The U.S. is Following-Up with Pakistan Military’s Course of Action [Editorial]
The Commander of the United States Central Command (Centcom) based in Bahrain, General James Mattis, had arrived on August 16 in Islamabad for a two-day visit, which is a follow- up on the recent visit of the Inter-Services Intelligence (ISI) Chief, General Zaheerul Islam to Washington, D.C. General Mattis is expected to meet with both civilian and military leadership of Pakistan to exchange ideas of mutual interest in military cooperation between both the countries. Some skeptics are viewing this visit as a last minute tactic from the U.S. to convince Pakistan Army to include the Haqqani network in its soon to begin military operation in North Waziristan Agency. Whereas, Pakistan military wants to focus on rooting out Tehreek-e-Taliban Pakistan (TTP), something at which Pakistan Army is already engaged in since the beginning of this year.
The annihilation of the Haqqani network is of interest to the U.S. because the International Security Assistance Force (ISAF) is being attacked by its members from their safe haven at Pakistan-Afghanistan border. But beyond the Pak-Afghan border, in Afghanistan, is safe haven for TTP members which launch attack against Pakistan. The common tactics of war include surrounding the enemy from all sides so that it cannot escape. For this to happen, the U.S. must
cooperate with Pakistan Army in sealing the Afghanistan border so that this time TTP does not flee away. The U.S. has shown lack of reliability in this matter before when Pakistan Army could have succeeded in its military operation in South Waziristan Agency.
Without this assistance from the ISAF and Afghan National Army (ANA), Pakistan military should not be expected to make any new commitment whilst it fulfills one mission smoothly. Already Pakistan military has shared its plans of launching a new operation in the tribal belt region without specifying its exactitude. With such hands full, Pakistan Army cannot be demanded to simultaneously get involved in another battle with the Haqqani network. If this visit
by General Mattis would incorporate these points in the agenda to be discussed, it would help fight the War on Terror.
On the Independence Day of Pakistan, in the conventional, yet significant, speech by General Ashfaq Parvez Kayani in Kakul, the “right themes” have been touched upon according to the Chairman of U.S. Joint Chiefs of Staff, General Martin E. Dempsey, which highlight the overall view and approach of Pakistan military on fighting the War on Terror. This immediate acknowledgement by the U.S. military chief after the recognition of Pakistan military’s efforts in fighting terrorism by the U.S. Defense Secretary Leon Panetta recently means that new stepping stones are being built to pave the way for future cooperation between the two militaries. This would only help the cause of the U.S. and Pakistan armies, as well as benefit political relations between the two allies.

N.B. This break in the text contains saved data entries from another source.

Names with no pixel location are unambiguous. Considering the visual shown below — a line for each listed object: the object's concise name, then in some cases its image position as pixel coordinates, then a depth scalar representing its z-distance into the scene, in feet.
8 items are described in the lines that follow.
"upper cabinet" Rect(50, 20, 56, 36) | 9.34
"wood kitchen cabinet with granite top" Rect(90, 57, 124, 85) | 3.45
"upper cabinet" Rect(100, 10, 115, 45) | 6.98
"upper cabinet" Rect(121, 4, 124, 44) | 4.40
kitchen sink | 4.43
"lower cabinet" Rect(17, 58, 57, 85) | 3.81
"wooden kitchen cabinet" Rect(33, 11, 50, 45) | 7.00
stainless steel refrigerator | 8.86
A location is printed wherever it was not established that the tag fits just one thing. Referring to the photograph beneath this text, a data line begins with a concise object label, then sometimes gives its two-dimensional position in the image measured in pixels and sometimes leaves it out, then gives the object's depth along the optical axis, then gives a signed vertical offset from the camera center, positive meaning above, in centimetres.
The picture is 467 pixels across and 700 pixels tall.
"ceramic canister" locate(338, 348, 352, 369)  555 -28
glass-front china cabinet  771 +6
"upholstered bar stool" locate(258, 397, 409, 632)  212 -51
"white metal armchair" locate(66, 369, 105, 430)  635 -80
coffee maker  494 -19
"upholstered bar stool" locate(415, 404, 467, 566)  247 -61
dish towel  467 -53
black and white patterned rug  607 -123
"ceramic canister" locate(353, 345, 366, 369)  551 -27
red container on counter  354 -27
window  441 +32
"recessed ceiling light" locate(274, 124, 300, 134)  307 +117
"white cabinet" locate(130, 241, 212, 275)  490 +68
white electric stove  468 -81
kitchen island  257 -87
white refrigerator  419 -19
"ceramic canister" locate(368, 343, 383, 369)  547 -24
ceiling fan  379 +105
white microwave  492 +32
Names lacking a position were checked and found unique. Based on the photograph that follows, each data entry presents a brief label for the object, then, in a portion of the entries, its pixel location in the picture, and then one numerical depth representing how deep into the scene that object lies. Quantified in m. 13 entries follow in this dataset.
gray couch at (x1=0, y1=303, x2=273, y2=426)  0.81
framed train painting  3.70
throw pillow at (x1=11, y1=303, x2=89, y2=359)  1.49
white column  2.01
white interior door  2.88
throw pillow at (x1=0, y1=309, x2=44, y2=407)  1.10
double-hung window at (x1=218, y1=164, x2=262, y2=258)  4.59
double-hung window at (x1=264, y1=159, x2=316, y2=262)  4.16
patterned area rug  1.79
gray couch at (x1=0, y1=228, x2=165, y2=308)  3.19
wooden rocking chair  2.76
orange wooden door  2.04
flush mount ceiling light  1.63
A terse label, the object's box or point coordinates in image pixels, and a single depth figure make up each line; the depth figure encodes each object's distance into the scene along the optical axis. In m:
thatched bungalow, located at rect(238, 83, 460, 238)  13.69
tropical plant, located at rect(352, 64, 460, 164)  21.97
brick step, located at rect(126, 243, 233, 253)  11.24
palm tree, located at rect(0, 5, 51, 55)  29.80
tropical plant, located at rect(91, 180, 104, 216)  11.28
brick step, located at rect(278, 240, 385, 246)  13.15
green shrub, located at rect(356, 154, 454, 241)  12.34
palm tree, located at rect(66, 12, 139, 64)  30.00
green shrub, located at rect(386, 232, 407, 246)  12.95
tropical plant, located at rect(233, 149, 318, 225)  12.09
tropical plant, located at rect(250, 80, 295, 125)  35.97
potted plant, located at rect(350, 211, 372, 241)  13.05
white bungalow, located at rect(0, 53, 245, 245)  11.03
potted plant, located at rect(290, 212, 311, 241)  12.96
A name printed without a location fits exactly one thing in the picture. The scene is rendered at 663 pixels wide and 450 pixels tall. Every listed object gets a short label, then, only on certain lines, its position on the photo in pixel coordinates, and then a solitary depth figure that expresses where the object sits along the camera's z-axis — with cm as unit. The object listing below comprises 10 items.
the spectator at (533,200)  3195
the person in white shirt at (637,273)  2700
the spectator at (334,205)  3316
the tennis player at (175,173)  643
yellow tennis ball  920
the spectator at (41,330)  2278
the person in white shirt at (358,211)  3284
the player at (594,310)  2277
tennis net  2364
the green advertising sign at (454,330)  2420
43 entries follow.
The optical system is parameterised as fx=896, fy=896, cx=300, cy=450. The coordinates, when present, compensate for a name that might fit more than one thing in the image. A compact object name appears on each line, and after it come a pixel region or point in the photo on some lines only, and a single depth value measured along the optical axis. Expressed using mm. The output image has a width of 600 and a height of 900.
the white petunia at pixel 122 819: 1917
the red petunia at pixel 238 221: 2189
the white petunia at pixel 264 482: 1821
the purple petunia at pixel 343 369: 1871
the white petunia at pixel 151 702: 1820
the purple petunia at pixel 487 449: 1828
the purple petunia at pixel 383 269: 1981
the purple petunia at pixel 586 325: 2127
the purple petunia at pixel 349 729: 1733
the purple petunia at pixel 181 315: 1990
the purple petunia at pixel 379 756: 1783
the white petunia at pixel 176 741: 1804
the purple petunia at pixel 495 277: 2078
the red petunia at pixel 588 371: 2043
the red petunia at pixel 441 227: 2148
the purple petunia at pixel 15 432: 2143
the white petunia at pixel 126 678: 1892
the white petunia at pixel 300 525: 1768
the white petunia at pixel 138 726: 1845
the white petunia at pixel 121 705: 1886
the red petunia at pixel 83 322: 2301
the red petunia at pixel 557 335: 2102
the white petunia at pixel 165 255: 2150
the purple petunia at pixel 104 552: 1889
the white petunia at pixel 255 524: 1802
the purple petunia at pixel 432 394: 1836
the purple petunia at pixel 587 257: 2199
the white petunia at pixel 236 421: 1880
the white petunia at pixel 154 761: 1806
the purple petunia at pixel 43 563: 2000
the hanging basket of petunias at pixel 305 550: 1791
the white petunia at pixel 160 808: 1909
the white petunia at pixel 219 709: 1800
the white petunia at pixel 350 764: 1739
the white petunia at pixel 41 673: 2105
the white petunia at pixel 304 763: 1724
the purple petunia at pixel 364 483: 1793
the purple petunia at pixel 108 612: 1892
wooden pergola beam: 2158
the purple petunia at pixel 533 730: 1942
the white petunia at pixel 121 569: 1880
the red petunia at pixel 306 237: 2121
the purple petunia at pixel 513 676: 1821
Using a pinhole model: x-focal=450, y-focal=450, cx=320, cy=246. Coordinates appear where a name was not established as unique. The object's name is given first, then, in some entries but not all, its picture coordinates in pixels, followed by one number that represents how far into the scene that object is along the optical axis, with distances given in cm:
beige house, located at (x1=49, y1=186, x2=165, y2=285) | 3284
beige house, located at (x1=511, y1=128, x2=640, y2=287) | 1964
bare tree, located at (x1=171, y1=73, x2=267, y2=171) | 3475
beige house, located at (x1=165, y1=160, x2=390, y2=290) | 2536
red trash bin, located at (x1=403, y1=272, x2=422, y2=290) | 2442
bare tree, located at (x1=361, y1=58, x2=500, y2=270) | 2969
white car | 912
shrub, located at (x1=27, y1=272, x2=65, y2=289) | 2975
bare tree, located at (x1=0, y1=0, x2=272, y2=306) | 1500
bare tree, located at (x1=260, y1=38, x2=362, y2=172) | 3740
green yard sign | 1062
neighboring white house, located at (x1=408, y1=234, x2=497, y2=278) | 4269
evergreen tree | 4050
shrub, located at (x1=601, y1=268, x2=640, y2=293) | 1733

At least now Washington realizes that Pakistan military understands the challenge it faces from the militancy it was previously mistaken about and is taking the right action with its public’s support. By supporting choices made by Pakistan military’s leadership, the U.S. could earn the accolade of a true ally in front of the Pakistani nation. It is also a move forward on part of the U.S. to accept the cross border attacks on Pakistani military posts and other areas as a real menace created by TTP. The reopening of the NATO supply routes into Afghanistan from Pakistan has convinced the U.S. to itself confess what Pakistan has been asserting for long. In short, the U.S. is finally following-up with Pakistan military’s course of action.